───── ENTRIES SUPPLIED
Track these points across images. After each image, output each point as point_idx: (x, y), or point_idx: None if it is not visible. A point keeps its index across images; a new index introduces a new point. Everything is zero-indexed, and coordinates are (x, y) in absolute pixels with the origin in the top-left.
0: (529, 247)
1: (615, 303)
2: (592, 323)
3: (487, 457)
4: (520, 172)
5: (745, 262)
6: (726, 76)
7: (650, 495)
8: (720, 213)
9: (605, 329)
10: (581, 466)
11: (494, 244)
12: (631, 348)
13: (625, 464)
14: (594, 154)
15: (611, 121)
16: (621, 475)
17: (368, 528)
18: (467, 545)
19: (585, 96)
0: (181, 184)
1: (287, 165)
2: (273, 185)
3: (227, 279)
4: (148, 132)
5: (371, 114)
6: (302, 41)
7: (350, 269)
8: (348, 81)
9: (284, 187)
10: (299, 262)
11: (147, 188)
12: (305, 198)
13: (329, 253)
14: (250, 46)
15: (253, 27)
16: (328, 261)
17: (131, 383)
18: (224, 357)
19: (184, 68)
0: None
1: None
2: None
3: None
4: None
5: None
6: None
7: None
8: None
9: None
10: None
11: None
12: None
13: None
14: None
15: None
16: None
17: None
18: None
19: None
──────────
SET TASK> Rewrite the records above with "top-left" changed to "upper-left" and every other character left as it is.

EXERCISE OUTPUT>
Track these points across images. After each image, output each point as point_idx: (x, y), or point_idx: None if it is not visible. A point keeps its index across images; a new index introduces a new point. Everything is zero-indexed, and coordinates are (x, y) in absolute pixels with the origin in the upper-left.
0: (529, 247)
1: (615, 303)
2: (592, 323)
3: (487, 457)
4: (520, 172)
5: (745, 262)
6: (726, 76)
7: (650, 495)
8: (720, 213)
9: (605, 329)
10: (581, 466)
11: (494, 244)
12: (631, 348)
13: (625, 464)
14: (594, 154)
15: (611, 121)
16: (621, 475)
17: (368, 528)
18: (467, 545)
19: (585, 96)
0: (181, 184)
1: (287, 165)
2: (273, 185)
3: (227, 279)
4: (148, 132)
5: (371, 114)
6: (302, 41)
7: (350, 269)
8: (348, 81)
9: (284, 187)
10: (299, 262)
11: (147, 188)
12: (305, 198)
13: (329, 253)
14: (250, 46)
15: (253, 27)
16: (328, 261)
17: (131, 383)
18: (224, 357)
19: (184, 68)
0: None
1: None
2: None
3: None
4: None
5: None
6: None
7: None
8: None
9: None
10: None
11: None
12: None
13: None
14: None
15: None
16: None
17: None
18: None
19: None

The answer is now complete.